Accordingly, the method of forming the sidewall of the semiconductor device of the present invention compensates and prevents undercut phenomenon and oxide loss phenomenon of the active region caused by the anisotropic etching of the wet etching process by using the second insulating film, thereby reducing the reliability of the transistor, leakage current, and the like. In addition to improving the characteristics of the non-salicide region in the resistance region, there is an effect that can solve the problems such as the salicide is lowered resistance value.

1A to 1D are cross-sectional views of a process for forming gate sidewalls according to the prior art.

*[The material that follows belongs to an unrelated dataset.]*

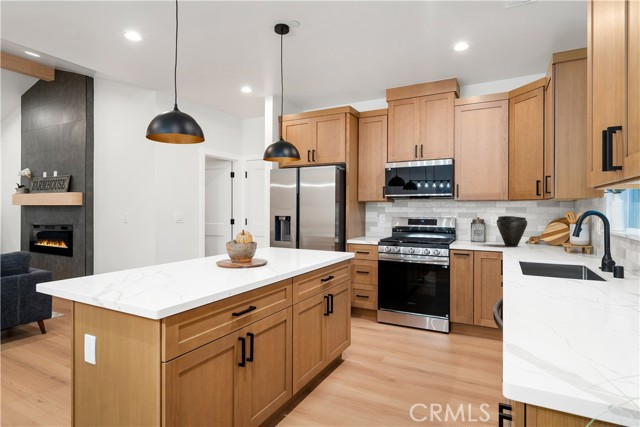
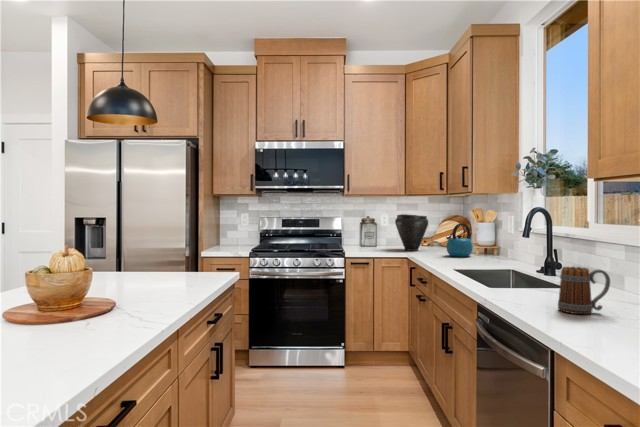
kettle: none [532,224,560,253] -> present [446,223,473,257]
mug: none [539,256,582,293] -> present [558,267,610,314]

2A to 2F are cross-sectional views of a process of forming a gate sidewall according to the present invention.

Claims (5)

In the method of forming sidewalls of a semiconductor device, Depositing a TEOS film on a substrate having a sidewall formed of a gate, a source / drain and an oxide film and a first insulating film; Patterning the TEOS film into a salicide region and a non-salicide region through a mask process and then etching the dry etching by dry etching; Depositing a second insulating film on the substrate; And Dry etching the second insulating layer; Sidewall forming method of a semiconductor device, characterized in that comprises a. The method of claim 1, Wet etching the second insulating film further comprises the step of forming a semiconductor device. The method of claim 1, Dry etching of the TEOS film and the second insulating film is a method for forming a sidewall of a semiconductor device, characterized in that for etching 60 to 80% of the thickness. The method of claim 1, And depositing the second insulating layer using a low pressure chemical vapor deposition (CVD) method or an atomic layer deposition method. The method of claim 1, And the second insulating film is any one of an oxide film, a nitride film and an oxynitride film.